A Look At the Specs ...

(warning: GCC internals ahead. For ye who wishes to stay sane, stay away, stay very far away)

Part of the major changes hardy->intrepid was the inclusion of hardening configurations in GCC. This was originally handled via a script called hardening-wrapper, which using the alternates system to replace GCC with a wrapper script, which passed a variety of options (see the wiki for the full list) and was controllable via environmental variables.

After intrepid, all of these options (aside from PIE) was moved into GCC specifically via the spec mechanism. For those unaware, GCC (and binutils) is essentially several smaller programs, such as the C preprocessor, cc1, assembler, linker, etc. The specs strings is essentially a rules system that controls the arguements to each of these mini programs. Lets take a more specific look at these strings. You can view the gcc specs can be viewed with gcc -dumpspecs

(Ubuntu GCC 4.3.1 Intrepid Alpha, for beverity sake, here's just a small section)

*cpp_unique_options:
%{C|CC:%{!E:%eGCC does not support -C or -CC without -E}} %{!Q:-quiet} %{nostdinc*} %{C} %{CC} %{v} %{I*&F*} %{P} %I %{MD:-MD %{!o:%b.d}%{o*:%.d%*}} %{MMD:-MMD %{!o:%b.d}%{o*:%.d%*}} %{M} %{MM} %{MF*} %{MG} %{MP} %{MQ*} %{MT*} %{!E:%{!M:%{!MM:%{!MT:%{!MQ:%{MD|MMD:%{o*:-MQ %*}}}}}}} %{remap} %{g3|ggdb3|gstabs3|gcoff3|gxcoff3|gvms3:-dD} %{H} %C %{D*&U*&A*} %{i*} %Z %i %{fmudflap:-D_MUDFLAP -include mf-runtime.h} %{fmudflapth:-D_MUDFLAP -D_MUDFLAPTH -include mf-runtime.h} %{!D_FORTIFY_SOURCE:%{!D_FORTIFY_SOURCE=*:%{!U_FORTIFY_SOURCE:-D_FORTIFY_SOURCE=2}}} %{E|M|MM:%W{o*}}

While this appears to a load of messy strings, it defines the command line arguements GCC accepts, and what it does.
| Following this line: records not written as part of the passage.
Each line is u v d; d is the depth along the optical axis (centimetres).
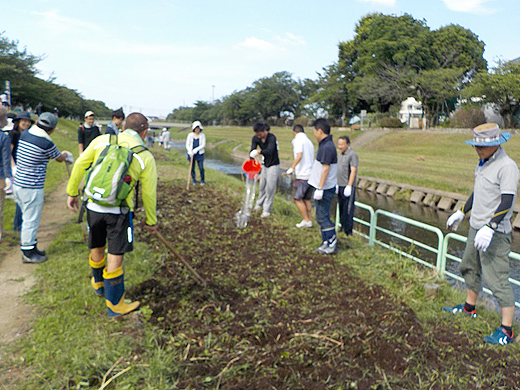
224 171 2486
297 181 707
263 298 438
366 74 4712
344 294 456
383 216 1343
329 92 5591
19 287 409
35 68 4647
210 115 11888
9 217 639
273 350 335
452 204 1521
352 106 5838
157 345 324
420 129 3909
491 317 422
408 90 4231
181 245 591
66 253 504
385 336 362
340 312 410
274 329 369
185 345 337
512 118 3294
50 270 450
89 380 279
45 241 552
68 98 6612
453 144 3123
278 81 8656
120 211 351
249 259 556
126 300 396
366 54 4766
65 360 296
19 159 447
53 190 909
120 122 692
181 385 287
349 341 353
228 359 320
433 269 547
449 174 1973
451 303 449
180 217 749
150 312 378
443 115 4578
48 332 332
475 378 315
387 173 2056
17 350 307
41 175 458
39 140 446
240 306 415
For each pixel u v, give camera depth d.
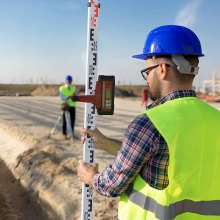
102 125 14.90
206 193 1.73
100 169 7.46
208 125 1.75
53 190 6.58
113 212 5.24
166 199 1.66
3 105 25.52
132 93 54.06
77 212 5.47
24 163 8.37
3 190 7.89
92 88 2.70
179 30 1.84
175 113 1.73
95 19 2.68
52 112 20.77
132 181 1.81
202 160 1.71
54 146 9.56
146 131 1.69
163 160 1.68
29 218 6.61
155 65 1.85
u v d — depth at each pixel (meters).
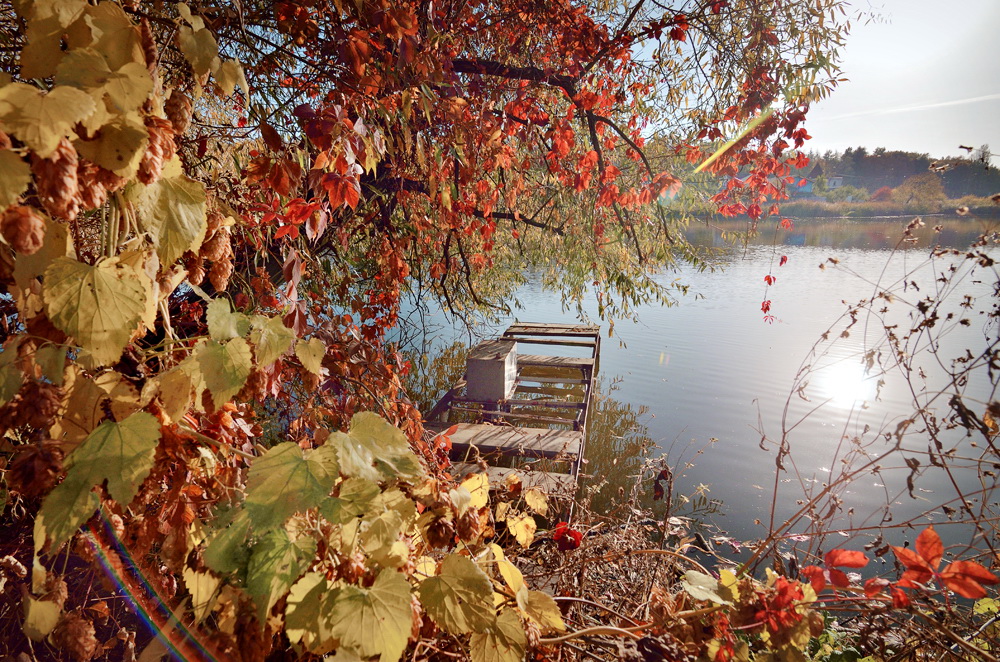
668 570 2.36
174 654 1.09
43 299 0.92
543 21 5.21
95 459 0.94
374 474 1.14
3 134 0.78
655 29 5.25
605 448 6.61
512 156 5.55
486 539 2.21
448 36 3.89
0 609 1.39
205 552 1.02
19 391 0.91
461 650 1.53
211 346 1.14
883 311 2.24
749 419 7.58
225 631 1.10
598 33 5.29
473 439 5.09
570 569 2.10
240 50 2.52
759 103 5.68
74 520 0.91
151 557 1.23
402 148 3.83
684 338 12.19
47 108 0.79
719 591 1.45
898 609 1.39
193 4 1.91
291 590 1.08
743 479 5.89
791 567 1.75
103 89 0.90
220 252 1.46
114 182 0.94
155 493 1.14
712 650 1.42
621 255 7.81
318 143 2.19
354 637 1.04
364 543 1.20
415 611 1.33
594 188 6.54
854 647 2.10
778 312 14.13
The last section for instance was added in Ubuntu to add the FORTIFY_SOURCE defines, as well as include the offswitch for it. Adding the PIE switch would be done under the cc1 section which is what handles the PIE processing, in a similar mechanism. This way, we can apply PIE to every package, and then manually add -fno-PIE on any package that requires it to be disabled.

This is a quick overview of specs, and I hope you learned something by reading it, and understanding how this will be done.

1 comment:

Chris Rohlf said...

Keep the posts coming. I have been looking forward to these changes in Ubuntu for awhile. Also you might want to add your email address to your blog somewhere.